Pour faire court, en évoluant, cette technique permettrait désormais aux éditeurs de mettre en concurrence non pas les différentes parties de leur inventaire mais les plateformes supply side (SSP) elles-mêmes autour d’une même impression.
Pour que cela soit possible, il faut que les plateformes supply side acceptent de jouer ce jeu. Nous savons que certaines le font au cas par cas, d’autres non.
Mais est-ce vraiment une technique aussi nouvelle et révolutionnaire que certains le laissent entendre ? La diffusion de son usage ne révèlerait-elle pas un malaise des éditeurs, qui ne seraient plus satisfaits des ad exchanges ?
Nous avons souhaité consacrer une petite série d’interviews à ce sujet du « header bidding » en sollicitant des représentants de plateformes supply side (SSP), des régies et des plateformes d’achat en France et en Europe.
S’il est peut-être évident que les plateformes supply side ne soient naturellement pas enclines à vanter les bienfaits d’un outil qui les met en concurrence entre elles, il n’en reste pas moins qu’elles ont leur mot à dire sur ce sujet.
Nous démarrons cette série en interrogeant Julien Gardès, directeur général de Rubicon Project pour les pays du Sud de l’Europe et de la région MENA.
Quel est votre avis sur le header bidding en tant qu’outil de concurrence entre les ventes directes et en programmatique ? Le proposez-vous à vos clients éditeurs et régies ?
Excellente question qui comprend en elle-même de nombreux points qu’il serait très long d’évoquer de manière exhaustive.

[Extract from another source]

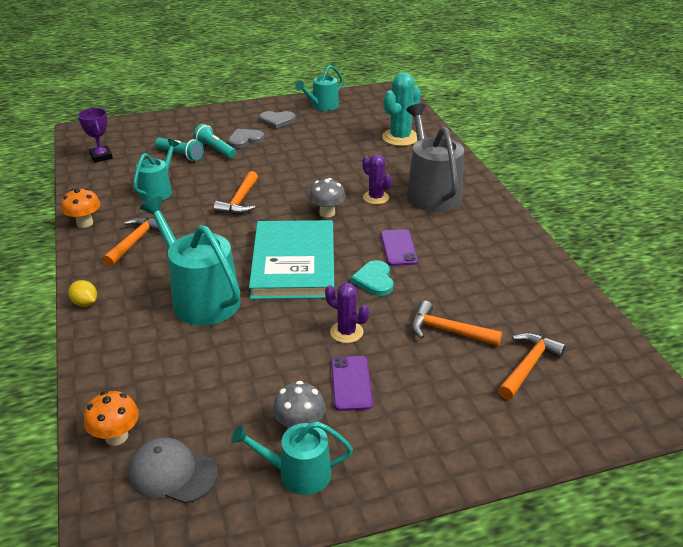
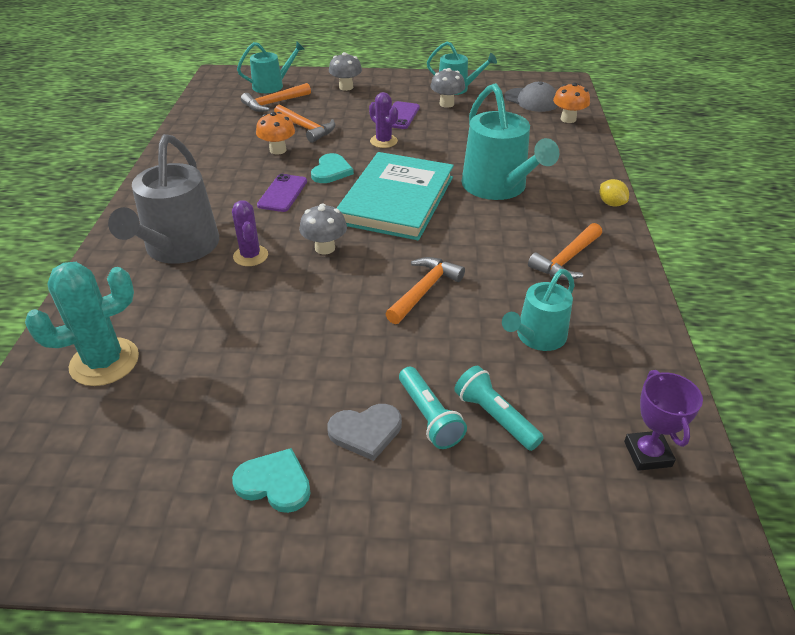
camera: 160 degrees left, 5 degrees up
(85, 223) = (638, 301): orange mushroom -> orange mushroom (278, 150)
(277, 121) = (274, 483): grey heart -> turquoise heart
(322, 106) = (146, 516): turquoise watering can -> turquoise watering can (272, 86)
(466, 429) = (346, 87): none -> grey mushroom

Le yield holistique est une demande déjà ancienne de la part de nos éditeurs et découle essentiellement du fait que nous avons observé progressivement une juxtaposition, de plus en plus importante, entre les CPMs directs et les CPMs programmatiques. Cela est la conséquence directe de la croissance continue et soutenue du programmatique et également dû au fait que les acheteurs changent progressivement leurs méthodes d’achat des inventaires, qu’ils soient display, mobile ou vidéo. Aussi, nous ne sommes plus vraiment dans une situation où deux mondes cohabitaient et parfois s’opposaient mais bien plus dans une évolution du marché publicitaire dans son ensemble. Au-delà de cet état des lieux se pose en effet la question du comment arriver à mettre en place ce fameux yield holistique.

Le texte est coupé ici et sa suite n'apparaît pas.